Everyone warned me that jealousy would rear its ugly head when baby Bruiser was born and Punky was relegated to big sister status. And it did, but not in the way I expected.
“Daddy, would you please pick my baby up?” she asks anxiously, running to her father the moment her brother makes a sound. “He’s so sad.” She clucks over him until he stops crying, sometimes dancing to make him smile, other times saying words she believes will comfort him like, “Bruiser, everybody loves you!” and one time, memorably, “Trust us, Bruiser! Why won’t you trust us?!”
“Mommy, here’s Bruiser’s firepass!” she shouts when he fusses, quickly rounding up the nearest pacifier and bringing it to me. She insists that he sit next to her in his bouncer while she watches her favorite show on TV. She hugs him and kisses his downy head at least fifty times a day. “He’s a good boy, isn’t he?” she says in a soft voice.
No, Punky isn’t jealous of Bruiser; she’s jealous of anyone else who tries to earn his affection. Because Punky’s convinced we had this baby just for her (thus explaining her desire for another one!).

● **ASSIGNED TASK 1**
Do these statements agree with the piece about Punky and her baby brother? Answer yes or no for each and quote the words that decide it. (a) Punky runs to her father when her brother makes a sound. (b) Punky brings the pacifier to her father. (c) The writer says Punky is jealous of Bruiser.
● **ASSIGNED TASK 2**
Can you go on with the piece about Punky and her baby brother, starting after its last sentence?

● **DATA PROVIDED**
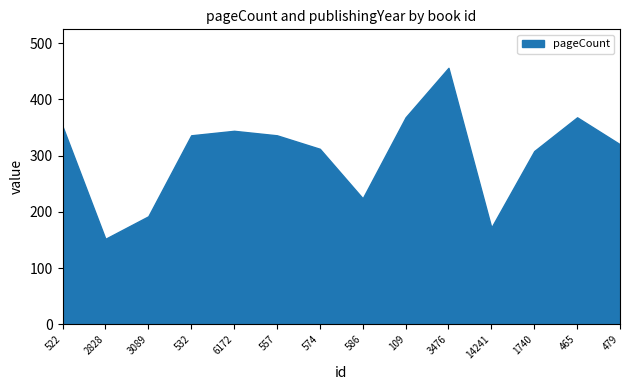

Between 586 and 2828, which is larger?

586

● **RESPONSE BOX 1**
(a) Yes: “running to her father the moment her brother makes a sound”
(b) No: “Mommy, here’s Bruiser’s firepass!” … “bringing it to me”
(c) No: “No, Punky isn’t jealous of Bruiser”

● **RESPONSE BOX 2**
And Bruiser seems to agree. When he smiled for the first time, it wasn’t his self-sacrificing mama who got that gummy grin; it was Punky. His sister inspires his loudest squawks and his most energetic kicks. She lies beside him in his play gym, pointing out its hanging toys while he stares in wonder and I watch, praying that what they’ve got going between them doesn’t disappear any time soon.
“He is my brudder,” Punky says solemnly to any stranger who stops to peer at Bruiser inside his carrier. She hovers like a mother bird, concerned the grown-up may try to touch him or worse, take him away.
“I’m sorry, he can’t talk yet,” she solemnly informed the cable guy a few days ago as he tickled Bruiser’s toes and asked him how he was doing.
Maybe Bruiser was born for Punky, after all. Certainly they’ll share secrets and experiences as they grow up together. They’ll argue and they’ll make up, they’ll play Monopoly and freeze tag. They’ll doubtless commiserate at times over what a mean and unfair mom I am. And later, I hope, after they’ve struck out on their own, they’ll vacation with each other’s families and share long, conspiratorial phone calls. They’ll celebrate each other’s milestones and grieve together as older family members die off.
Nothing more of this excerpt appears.